Op 1 februari 2012 krijgt de toenmalige burgemeester van Roermond, genaamd [betrokkene 3] , op zijn verzoek eervol ontslag. In verband met het vacant raken van het ambt van burgemeester start de gemeenteraad van Roermond een benoemingsprocedure. In het kader van deze procedure wordt een vertrouwenscommissie ingesteld. Deze vertrouwenscommissie is belast met de beoordeling van de (burgemeesters)kandidaten.
Op 10 mei 2012 worden zes commissieleden benoemd. Aan de vertrouwenscommissie worden een secretaris en een adviseur, in de persoon van wethouder (en loco-burgemeester) [betrokkene 1] , toegevoegd.
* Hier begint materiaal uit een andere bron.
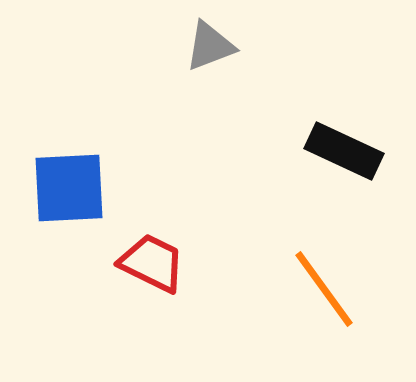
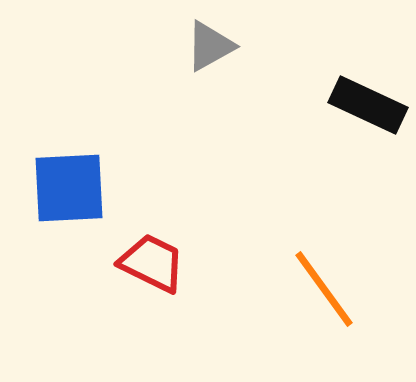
gray triangle: rotated 8 degrees counterclockwise
black rectangle: moved 24 px right, 46 px up
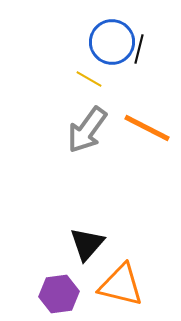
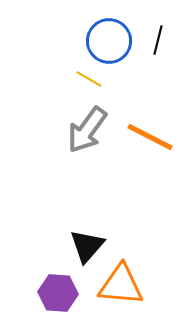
blue circle: moved 3 px left, 1 px up
black line: moved 19 px right, 9 px up
orange line: moved 3 px right, 9 px down
black triangle: moved 2 px down
orange triangle: rotated 9 degrees counterclockwise
purple hexagon: moved 1 px left, 1 px up; rotated 12 degrees clockwise
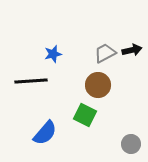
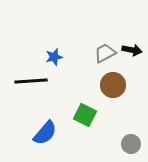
black arrow: rotated 24 degrees clockwise
blue star: moved 1 px right, 3 px down
brown circle: moved 15 px right
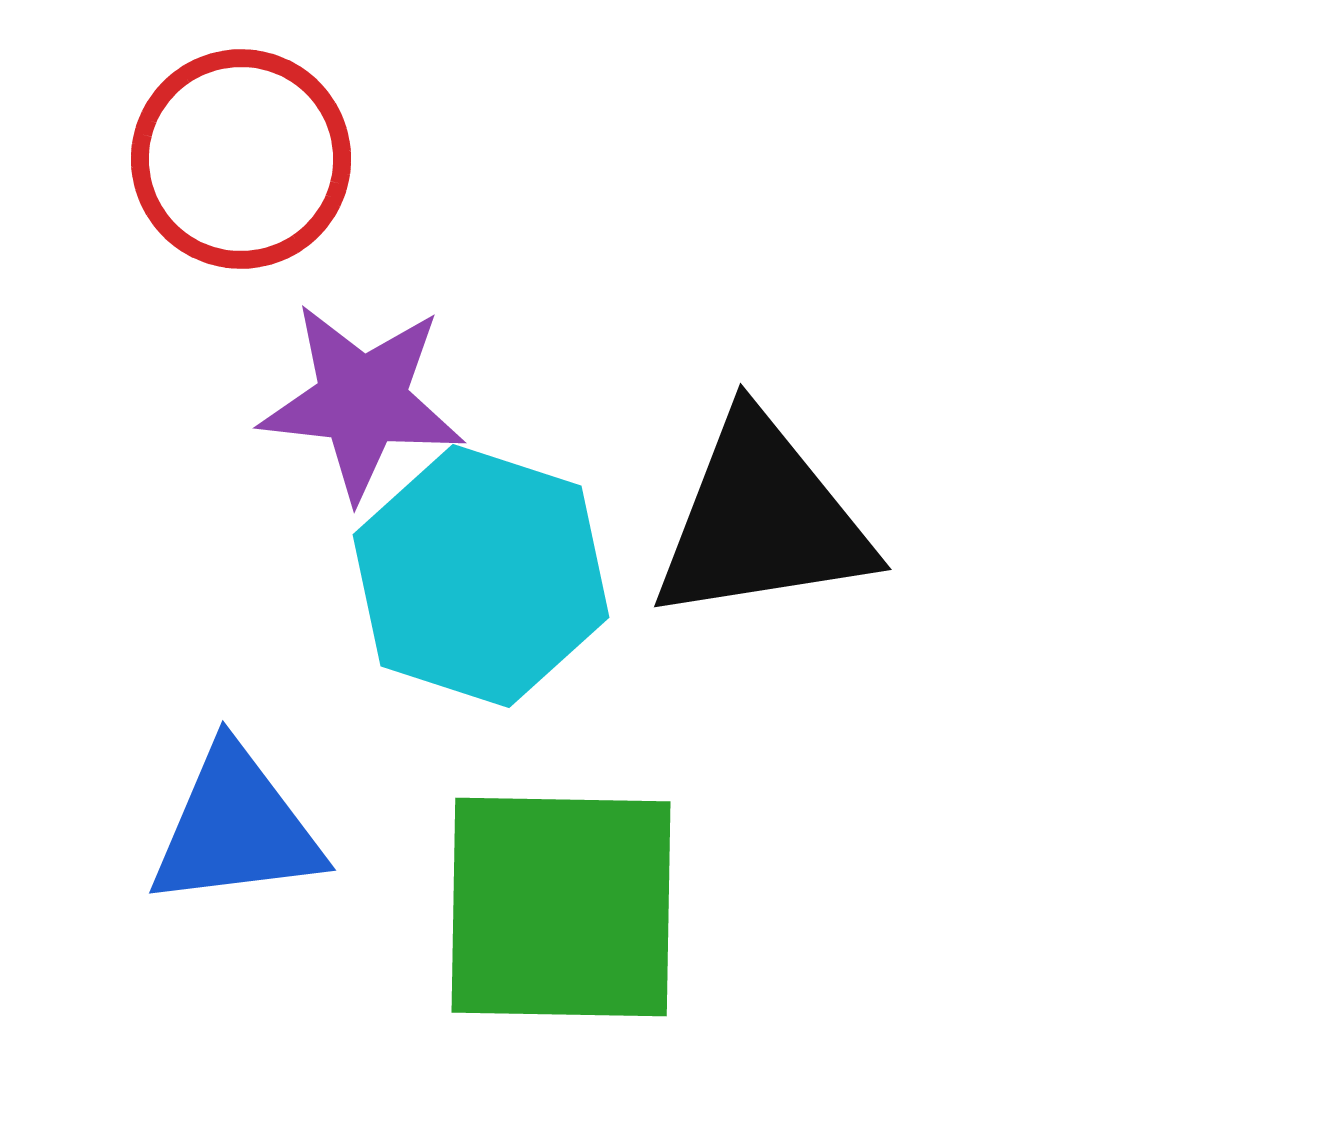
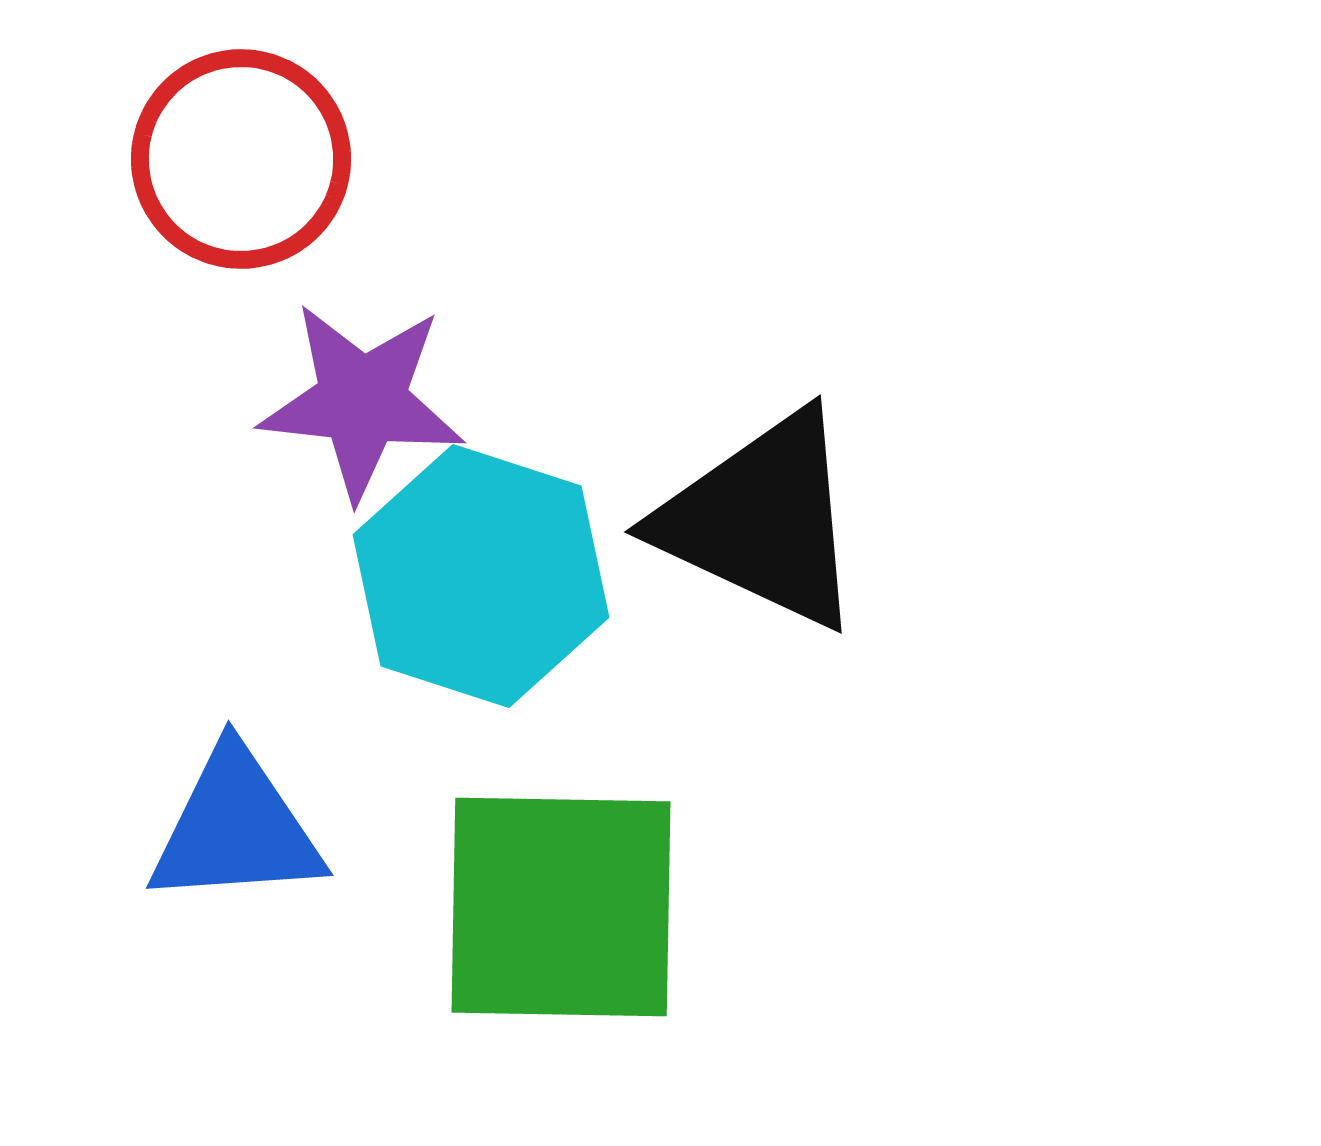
black triangle: rotated 34 degrees clockwise
blue triangle: rotated 3 degrees clockwise
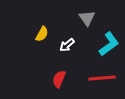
De secretaris en adviseur zijn geen lid van de vertrouwenscommissie en hebben geen stemrecht.
Op 29 augustus 2012 vindt in Grathem een eerste ontmoeting tussen de Commissaris van de Koningin en de vertrouwenscommissie plaats, waarbij de selectie van kandidaten het onderwerp van gesprek was.
Op 29 augustus 2012 stuurt de verdachte een sms naar [betrokkene 1] : "Goede selectie?". [betrokkene 1] sms't hierop de verdachte dat ze nog bezig zijn in Grathem.
De vertrouwenscommissie voert op 19, 20 en 26 september 2012 gesprekken met in totaal 8 sollicitanten. Het sollicitatiegesprek van de verdachte met de vertrouwenscommissie vindt als enige en laatste gesprek plaats op woensdag 26 september 2012 om 20.30 uur.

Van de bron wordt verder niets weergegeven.